Un autre inconvénient du logiciel consiste à ne pas mentionner le lien spécifiquement choisi sur la page affichée à l’écran. Ce manque est facilement pallié par une vérification à posteriori en suivant les adresses des pages visitées.

2.5.2 La situation observée

La situation observée concerne des élèves de troisième amenés à effectuer une recherche d’information sans avoir eu d’enseignement précédemment.

Elle s’inscrit dans un dispositif plus large prévu par un enseignant (formateur associé à l’IUFM) de la façon suivante. Dans le cadre de la réalisation d’un jeu électronique de type quiz93, les élèves devaient fournir en s’aidant d’Internet une batterie de couples de question-réponse. Chaque élève devait choisir au préalable un thème précis en accord avec l’enseignant. Six élèves ont fait l’objet de notre observation au cours de deux séances avec chaque fois trois élèves (Émilie, Sophie et Ernest, d’une part, et Souad, Khaled et Roseline d’autre part). Les thèmes qu’ils ont choisis et les couples de question-réponse assez peu nombreux auxquels ils ont aboutis figurent en

Annexe 7. L’activité de chacun a donné lieu à un enregistrement de la trace de son parcours sur Internet (cf. extrait en Annexe 8). L’enregistrement obtenu avec le logiciel Surfline Direct Profil, dont une copie d’écran se trouve en Annexe 9, nous a permis de conserver les informations suivantes concernant chacune des navigations :

i. les mots-clefs utilisés dans la recherche ;

ii. le recours aux liens hypertextes pour passer d’une page à une autre. Le logiciel n’indique pas explicitement le lien hypertexte sélectionné mais le fait qu’un lien de la page ait été utilisé ;

iii. la chronologie de la navigation et la trace du parcours par le stockage des adresses successives des pages visitées ; iv. l’heure de début et de fin de la recherche ainsi que le temps

passé sur chaque site ou page.

Nous avons choisi de considérer tout d’abord les variables liées au temps et nous avons déterminé pour chaque élève :

93quiz [kwiz] nom masculin (mot angl.) Jeu, concours par questions et réponses. Bibliorom Larousse

i. la durée totale de navigation,

ii. la durée de consultation d’informations en considérant l’accès à des pages autres que celles des outils de recherche.

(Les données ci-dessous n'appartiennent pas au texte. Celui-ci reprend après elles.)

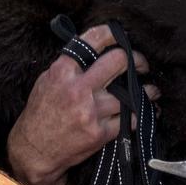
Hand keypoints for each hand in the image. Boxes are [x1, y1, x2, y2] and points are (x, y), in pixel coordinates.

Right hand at [7, 25, 156, 184]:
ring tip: (151, 90)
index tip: (121, 36)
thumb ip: (70, 65)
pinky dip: (138, 114)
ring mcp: (91, 111)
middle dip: (137, 59)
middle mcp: (78, 89)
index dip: (112, 33)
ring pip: (131, 93)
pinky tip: (142, 110)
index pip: (93, 40)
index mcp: (63, 72)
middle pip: (119, 61)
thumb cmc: (40, 113)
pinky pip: (131, 119)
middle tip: (142, 64)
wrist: (34, 151)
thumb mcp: (47, 81)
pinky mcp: (100, 133)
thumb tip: (95, 50)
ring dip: (146, 91)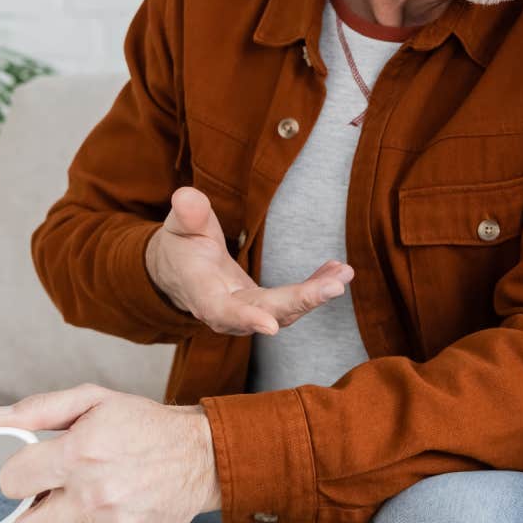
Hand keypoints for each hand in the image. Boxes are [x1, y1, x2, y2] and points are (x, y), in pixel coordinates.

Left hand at [0, 385, 219, 522]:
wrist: (200, 456)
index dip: (19, 473)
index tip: (35, 468)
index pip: (11, 481)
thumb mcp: (94, 401)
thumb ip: (40, 409)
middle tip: (52, 492)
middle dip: (30, 510)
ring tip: (74, 505)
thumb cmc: (145, 426)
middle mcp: (94, 495)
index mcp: (80, 453)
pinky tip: (93, 516)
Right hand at [146, 185, 353, 334]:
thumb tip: (187, 197)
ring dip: (316, 295)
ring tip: (343, 274)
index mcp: (201, 291)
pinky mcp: (264, 305)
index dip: (245, 318)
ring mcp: (248, 310)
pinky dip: (316, 287)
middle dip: (301, 301)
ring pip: (286, 310)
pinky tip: (336, 271)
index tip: (271, 326)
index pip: (221, 310)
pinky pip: (293, 302)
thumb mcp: (179, 226)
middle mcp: (227, 309)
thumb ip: (187, 214)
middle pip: (266, 311)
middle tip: (336, 287)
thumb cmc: (180, 245)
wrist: (178, 270)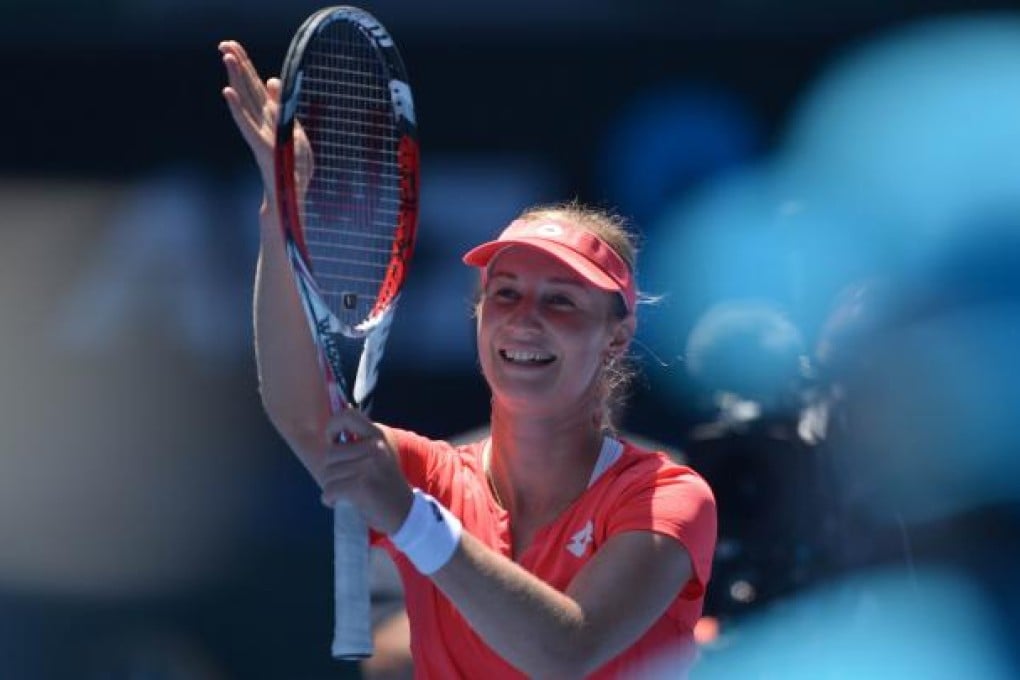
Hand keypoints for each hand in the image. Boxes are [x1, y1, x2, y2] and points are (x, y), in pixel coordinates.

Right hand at [219, 40, 312, 205]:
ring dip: (236, 78)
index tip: (233, 46)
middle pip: (247, 89)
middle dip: (238, 65)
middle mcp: (261, 123)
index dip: (246, 67)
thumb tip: (271, 80)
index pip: (255, 87)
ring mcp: (259, 134)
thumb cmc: (294, 166)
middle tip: (225, 43)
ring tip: (226, 56)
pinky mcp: (260, 146)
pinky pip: (246, 124)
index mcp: (270, 118)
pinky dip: (236, 108)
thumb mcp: (293, 130)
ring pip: (245, 101)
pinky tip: (227, 92)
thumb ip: (281, 106)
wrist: (292, 195)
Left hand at [321, 409, 412, 534]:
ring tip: (344, 493)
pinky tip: (338, 502)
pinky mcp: (361, 485)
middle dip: (330, 471)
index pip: (347, 416)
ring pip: (328, 474)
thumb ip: (359, 443)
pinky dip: (329, 499)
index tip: (333, 443)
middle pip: (330, 454)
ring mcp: (368, 465)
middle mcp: (374, 446)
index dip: (332, 427)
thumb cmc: (385, 484)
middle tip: (342, 482)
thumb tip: (333, 430)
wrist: (404, 511)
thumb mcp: (378, 455)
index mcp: (377, 435)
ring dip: (330, 487)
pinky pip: (330, 490)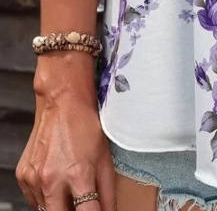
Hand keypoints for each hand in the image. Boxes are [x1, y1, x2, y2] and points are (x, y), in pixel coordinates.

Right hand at [15, 59, 115, 210]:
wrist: (62, 103)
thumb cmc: (85, 126)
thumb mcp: (105, 157)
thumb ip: (108, 190)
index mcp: (77, 174)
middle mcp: (52, 179)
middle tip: (81, 204)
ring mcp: (34, 178)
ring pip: (46, 210)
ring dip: (58, 205)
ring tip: (69, 187)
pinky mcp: (23, 176)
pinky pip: (34, 199)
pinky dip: (45, 197)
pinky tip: (56, 181)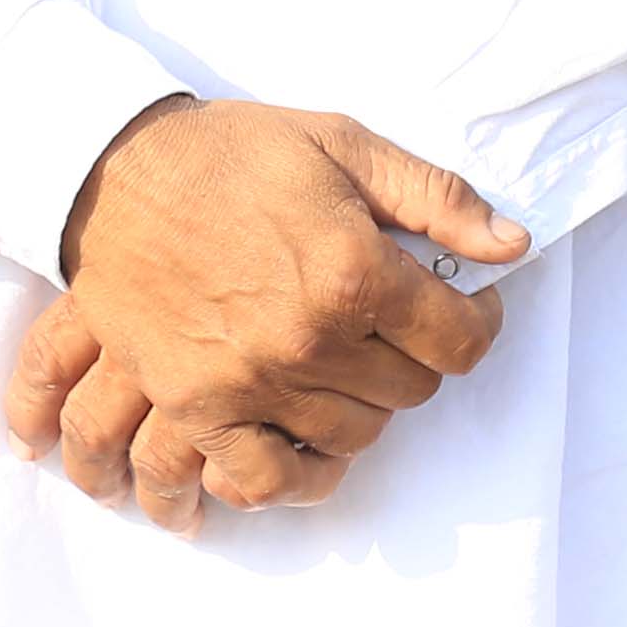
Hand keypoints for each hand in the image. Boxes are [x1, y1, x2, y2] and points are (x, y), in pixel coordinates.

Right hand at [1, 100, 531, 534]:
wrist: (113, 170)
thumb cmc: (234, 153)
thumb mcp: (344, 144)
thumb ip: (436, 196)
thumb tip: (513, 243)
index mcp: (353, 271)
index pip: (461, 340)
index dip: (478, 321)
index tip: (466, 306)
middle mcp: (307, 341)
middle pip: (409, 393)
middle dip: (415, 359)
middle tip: (393, 328)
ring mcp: (248, 383)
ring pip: (347, 439)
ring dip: (359, 413)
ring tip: (346, 377)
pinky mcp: (191, 407)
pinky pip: (252, 478)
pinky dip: (279, 481)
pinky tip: (294, 453)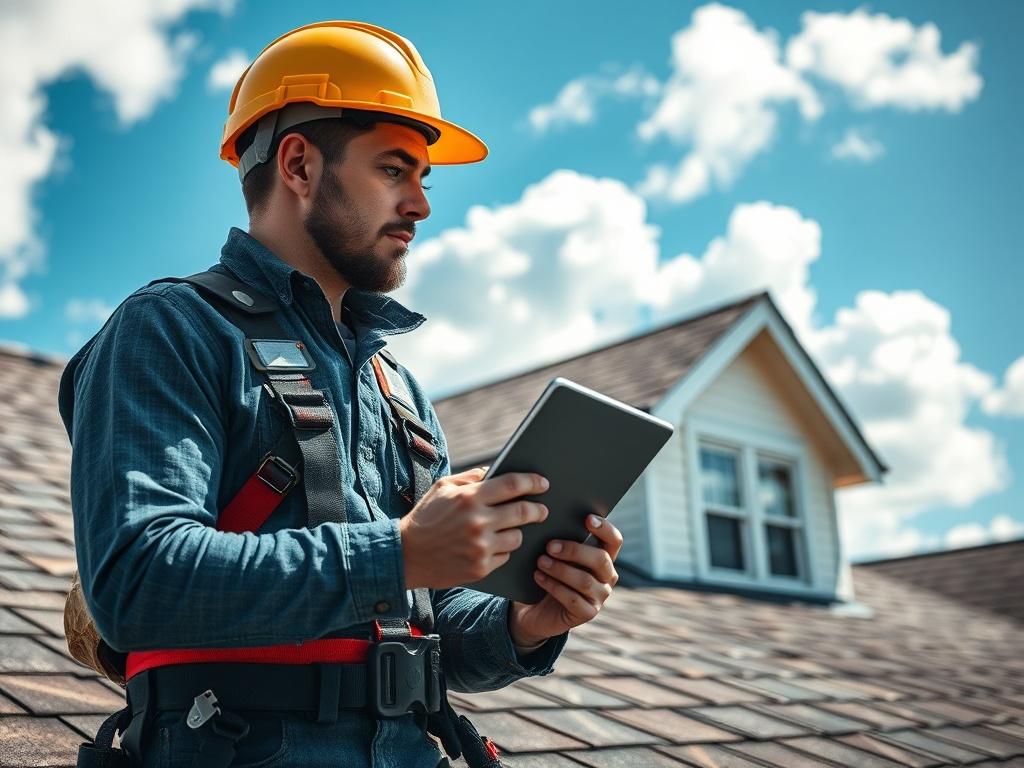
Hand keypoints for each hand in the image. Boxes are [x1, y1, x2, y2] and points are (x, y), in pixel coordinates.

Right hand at [399, 466, 549, 589]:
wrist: (405, 555)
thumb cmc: (425, 517)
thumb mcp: (443, 488)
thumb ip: (472, 477)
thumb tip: (496, 471)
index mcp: (470, 497)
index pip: (513, 485)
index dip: (533, 482)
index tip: (543, 483)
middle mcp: (478, 522)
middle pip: (523, 512)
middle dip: (538, 510)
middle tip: (542, 510)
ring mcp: (481, 547)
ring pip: (517, 537)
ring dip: (517, 531)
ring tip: (509, 529)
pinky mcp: (481, 568)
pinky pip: (505, 556)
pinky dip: (502, 550)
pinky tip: (492, 546)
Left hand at [508, 512, 621, 646]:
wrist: (535, 609)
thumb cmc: (548, 574)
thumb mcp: (556, 556)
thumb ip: (561, 542)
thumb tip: (552, 522)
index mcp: (604, 557)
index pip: (614, 541)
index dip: (604, 529)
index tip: (587, 518)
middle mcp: (607, 577)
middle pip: (600, 559)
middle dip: (574, 550)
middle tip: (550, 546)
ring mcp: (599, 597)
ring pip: (585, 580)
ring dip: (560, 569)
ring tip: (541, 561)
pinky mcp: (588, 613)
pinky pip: (573, 599)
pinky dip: (554, 586)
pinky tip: (539, 577)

iii. Nous avons ensuite mis en lumière l’utilisation des mots-clefs, des liens hypertextes et des autres fonctionnalités permettant de naviguer.

iv. le nombre d’utilisations de liens thématiques des outils de recherche,

v. le nombre d’utilisations des liens autres que ceux des pages des outils de recherche,

vi. les différents mots-clefs utilisés,

vii. le nombre d’utilisations du bouton page « Précédente » viii. le nombre d’adresses saisies directement.